Her Nobel acceptance speech revealed both her scientific rigor and her philosophical depth. She spoke about NGF not just as a biological discovery, but as a metaphor for human potential: "The nerve growth factor is a molecule that can stimulate the growth and differentiation of nerve cells. In the same way, I believe that each of us has within ourselves a growth factor that can help us overcome difficulties and achieve our goals."

Rita continued working well into her 90s, maintaining an office at the European Brain Research Institute in Rome and publishing scientific papers past age 100. She approached aging with the same analytical curiosity she brought to nerve cells, once observing: "At 100, I have a mind that is superior—thanks to experience—than when I was 20."

Her longevity allowed her to witness the full flowering of the field she had helped create. NGF research led to new understanding of how the brain develops, how it repairs itself after injury, and how neurodegenerative diseases progress. The growth factor family she discovered now includes dozens of proteins that regulate everything from memory formation to pain sensation.

In Her Own Words

On persistence through adversity: "Above all, don't fear difficult moments. The best comes from them." (From her autobiography, reflecting on the wartime years that shaped her approach to obstacles)

On her wartime bedroom laboratory: "The deteriorating political situation and the racial laws convinced me that I should build a small laboratory and take up again the interrupted research... In this way I passed the darkest period of my life." (Describing how scientific work became both refuge and resistance during WWII)

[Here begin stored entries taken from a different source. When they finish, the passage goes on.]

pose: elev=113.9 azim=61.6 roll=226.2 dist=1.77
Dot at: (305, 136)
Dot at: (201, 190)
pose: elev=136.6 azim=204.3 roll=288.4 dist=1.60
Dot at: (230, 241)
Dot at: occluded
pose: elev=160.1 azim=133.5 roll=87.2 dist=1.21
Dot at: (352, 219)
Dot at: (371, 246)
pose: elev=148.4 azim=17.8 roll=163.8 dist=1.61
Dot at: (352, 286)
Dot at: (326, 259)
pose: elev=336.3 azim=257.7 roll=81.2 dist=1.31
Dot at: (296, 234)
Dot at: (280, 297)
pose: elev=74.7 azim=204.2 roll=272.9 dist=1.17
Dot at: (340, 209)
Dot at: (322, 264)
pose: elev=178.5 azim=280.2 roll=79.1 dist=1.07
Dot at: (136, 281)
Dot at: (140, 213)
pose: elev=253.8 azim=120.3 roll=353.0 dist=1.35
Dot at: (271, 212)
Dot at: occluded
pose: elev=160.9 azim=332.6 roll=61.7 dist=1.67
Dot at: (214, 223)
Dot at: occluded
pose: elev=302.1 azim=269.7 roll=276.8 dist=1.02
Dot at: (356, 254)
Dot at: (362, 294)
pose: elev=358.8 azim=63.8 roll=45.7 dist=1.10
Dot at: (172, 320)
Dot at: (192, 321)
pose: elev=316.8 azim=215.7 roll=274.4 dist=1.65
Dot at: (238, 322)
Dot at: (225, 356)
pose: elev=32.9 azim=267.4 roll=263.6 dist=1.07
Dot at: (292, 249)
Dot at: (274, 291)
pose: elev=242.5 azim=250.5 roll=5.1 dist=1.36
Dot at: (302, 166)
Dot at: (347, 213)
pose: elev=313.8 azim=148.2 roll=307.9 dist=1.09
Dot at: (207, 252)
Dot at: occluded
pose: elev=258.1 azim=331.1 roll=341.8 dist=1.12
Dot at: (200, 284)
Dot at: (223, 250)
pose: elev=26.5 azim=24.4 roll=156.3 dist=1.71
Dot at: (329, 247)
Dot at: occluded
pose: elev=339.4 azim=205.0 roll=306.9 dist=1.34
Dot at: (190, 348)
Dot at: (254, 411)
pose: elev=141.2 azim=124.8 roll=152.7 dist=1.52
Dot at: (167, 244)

On the moment of discovering NGF: "The tumor was releasing a nerve growth-promoting agent... I watched the nerve fibers growing like rivulets of water flowing toward a valley." (Recalling the late-night experiment that changed neuroscience)

On aging and continuing to work: "At 100, I have a mind that is superior—thanks to experience—than when I was 20. The body may be more fragile, but the mind can be stronger." (Interview at age 100, still actively researching)

On her life philosophy: "The moment you stop working, you start dying. I'll work until the last day of my life." (A principle she lived by, publishing research past age 100)

Legacy of Determination

Rita Levi-Montalcini's story teaches us that breakthrough discoveries often come not from perfect conditions, but from refusing to accept limitations. Her bedroom laboratory during World War II wasn't just a makeshift workspace—it was a declaration that the human drive to understand and create cannot be legislated away. Her discovery of Nerve Growth Factor emerged from this same refusal to accept boundaries, whether imposed by war, discrimination, or scientific convention.

Her approach to science—meticulous, persistent, and deeply curious—reminds us that major discoveries often require both technical skill and philosophical courage. She didn't just study how nerve cells grow; she embodied the principle that growth requires both nurturing conditions and the determination to push beyond apparent limits. Her century-long life demonstrated that the same factors that promote nerve growth—persistence, adaptation, and response to signals from the environment—can guide human achievement as well.

Perhaps most importantly, Rita Levi-Montalcini showed that scientific discovery is ultimately an act of hope. Even in humanity's darkest hours, she continued to seek understanding, to build knowledge, to prepare for a future she couldn't guarantee would come. Her Nobel Prize recognized not just a crucial biological discovery, but a testament to the power of human curiosity to transcend any circumstance.